Now they look at me as though expecting similar crap. “It’s… interesting,” I say. “What do you mean, just ‘interesting’?” the blonde asks disappointed. “Now, come on,” stops her the brunette. “By that she means she experienced something unmundane, something beyond the perfunctory city routine.” The blonde nods in agreement. I say nothing. The chef leaves, pleased with our reaction. “So what’s next, are we going to a water tasting party?” I ask trying to be ironical. “No, that’s this friday,” says the blonde unironically. “We’ll text you the details.” The brunette glances at me and smiles, telling me in secret she understood the irony.

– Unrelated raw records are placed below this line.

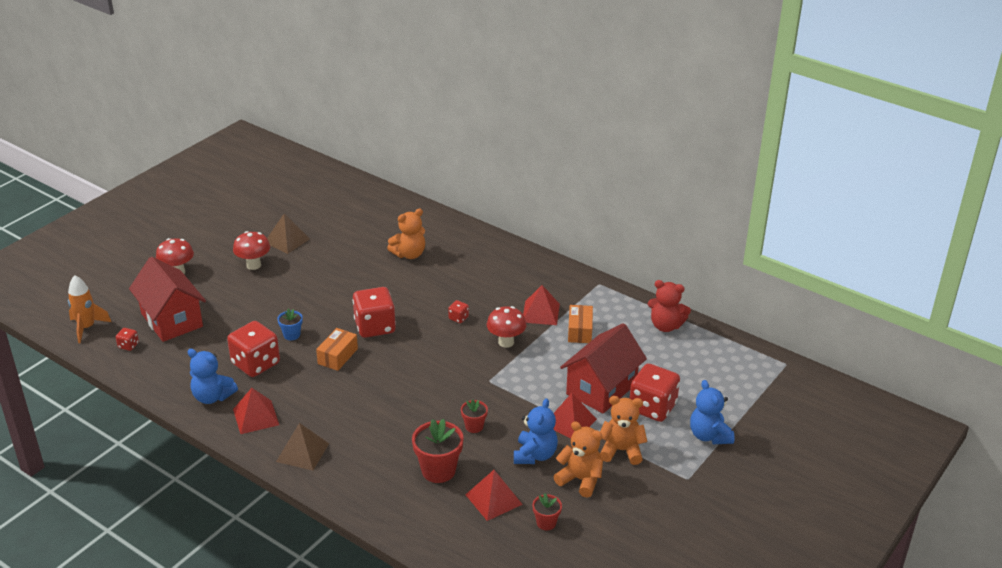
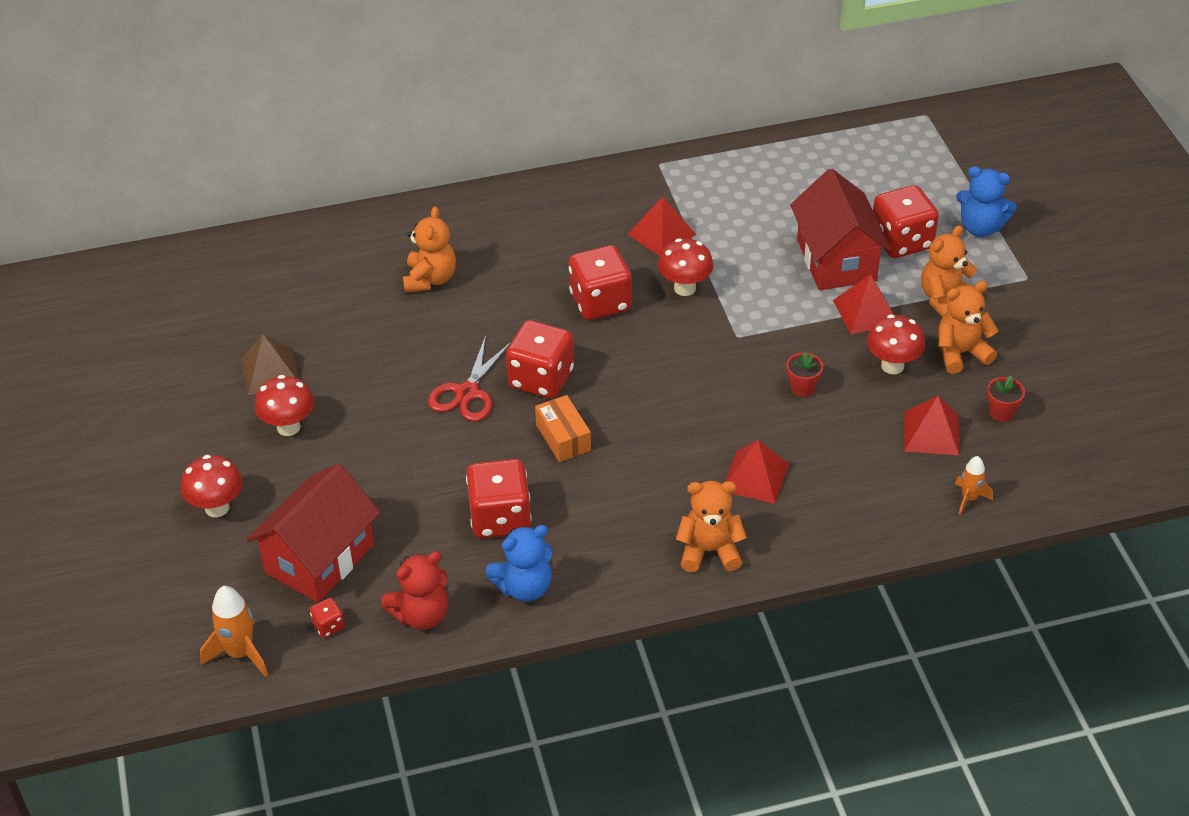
camera: 50 degrees left, 10 degrees up
(172, 320) = (319, 559): red house -> red house turned 60 degrees counterclockwise
(255, 417) = (603, 564): red pyramid -> red pyramid (755, 477)
(291, 335) = (477, 459): blue flower pot -> none
(302, 452) = (709, 551): brown pyramid -> orange teddy bear
(337, 307) = (467, 393): none -> red scissors
(438, 470) = (847, 453): red flower pot -> none
(452, 543) = (969, 498): none -> orange rocket
(458, 318) = (600, 302): red dice -> red dice, size x2.28
(535, 455) = (892, 366): blue teddy bear -> red mushroom
(580, 331) = (725, 223): orange box -> none
(666, 326) = (783, 158): red teddy bear -> red teddy bear (421, 615)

“I’ll be right back. I have to, ugh, entertain the owner,” says the blonde tiredly, standing up. Her tone annoys me. “And don’t worry about the meal, it’s on the house,” she continues as she leaves. I watch her walking down her imaginary catwalk to the kitchen, showing off her body for all the people watching her in her imagination. “So tell me something about you,” the brunette says. I realize she has been staring at me. “Wh-what do you mean?” I ask. “Why are you here?” she asks. I look into her eyes. “I’m honestly not sure.”